Veut-on mieux défendre de poétiser en commandant de rimer ? Car comment serait-il possible que la poésie volât au ciel, son but, avec telles rognures d’ailes et qui plus est écloppement et brisement ?… »

Et plus loin :

« Après tout, si nous observons ces belles instructions d’aujourd’hui sur les heurts de voyelles, nous ne dirons plus peu à peu, çà et là, mari et femme, toi et elle, etc… etc…, si nous ne disons qui est-ce, il ne faut plus dire déesse ou liesse etc.[1]. »

Sainte-Beuve s’associe de la sorte au plaidoyer :

« S’il est en effet des concours de voyelles qui choquent et qu’il importait d’interdire, il en est aussi qui plaisent et qu’il convenait d’épargner. Les anciens trouvaient une singulière mollesse dans les noms propres de Chloë, Danaë, Laïs, Leucothoë, quoi de plus doux à prononcer que notre verbe impersonnel il y a ? Les élisions, d’ailleurs, ne font-elles pas souvent un plus mauvais effet que les hiatus ? Et pourtant, on les tolère. La Fontaine et Molière se sont donc, avec raison, permis d’oublier, par moments, la règle trop exclusive de Malherbe[2]. »

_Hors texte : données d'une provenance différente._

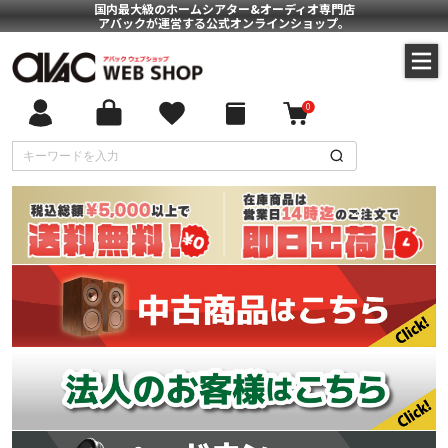
国内最大級のホームシアター&オーディオ専門店
アバックが運営する公式オンラインショップ。
0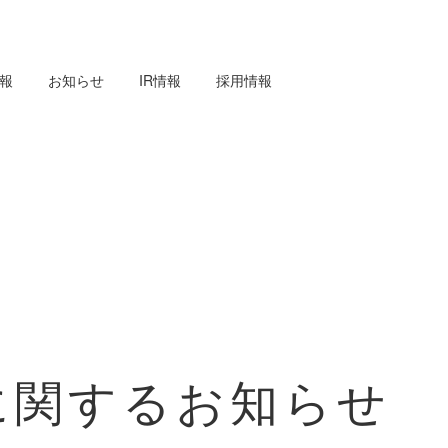
報
お知らせ
IR情報
採用情報
に関するお知らせ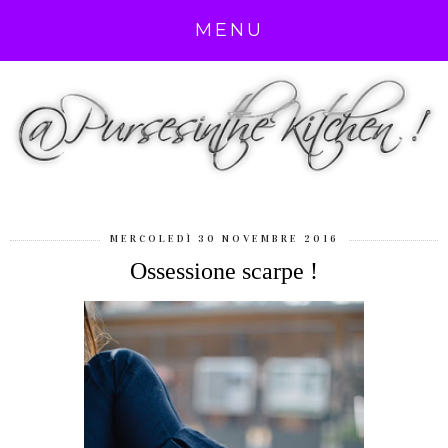
MENU
MERCOLEDÌ 30 NOVEMBRE 2016
Ossessione scarpe !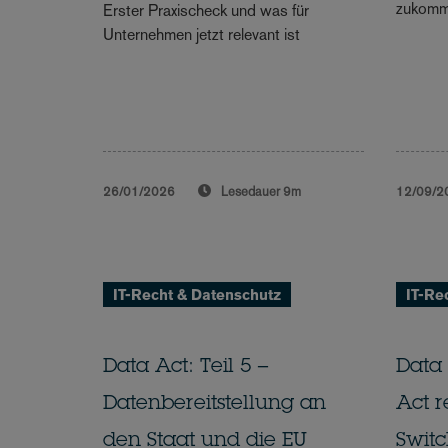
zukomm
Erster Praxischeck und was für
Unternehmen jetzt relevant ist
26/01/2026
Lesedauer
9m
12/09/2
IT-Recht & Datenschutz
IT-Re
Data Act: Teil 5 –
Data 
Datenbereitstellung an
Act r
den Staat und die EU
Switc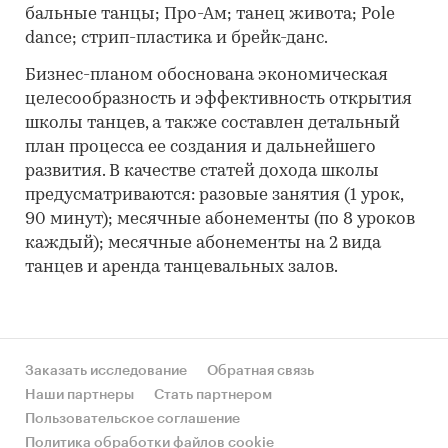
бальные танцы; Про-Ам; танец живота; Pole
dance; стрип-пластика и брейк-данс.
Бизнес-планом обоснована экономическая
целесообразность и эффективность открытия
школы танцев, а также составлен детальный
план процесса ее создания и дальнейшего
развития. В качестве статей дохода школы
предусматриваются: разовые занятия (1 урок,
90 минут); месячные абонементы (по 8 уроков
каждый); месячные абонементы на 2 вида
танцев и аренда танцевальных залов.
Заказать исследование
Обратная связь
Наши партнеры
Стать партнером
Пользовательское соглашение
Политика обработки файлов cookie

Ne pourrait-on ajouter que toutes les fois qu’un artiste de talent se sera dispensé d’une règle avec un bonheur évident, cette exception pourra être classée par les théoriciens au nombre de celles qui figurent dans les traités (d’harmonie par exemple) ou dans les grammaires et qui font partie de la

  1. Mlle  de Gournay, De la façon d'écrire de MM.  Du Perron et Bertaut.
  2. Sainte-Beuve, La Poésie au XVIe siècle.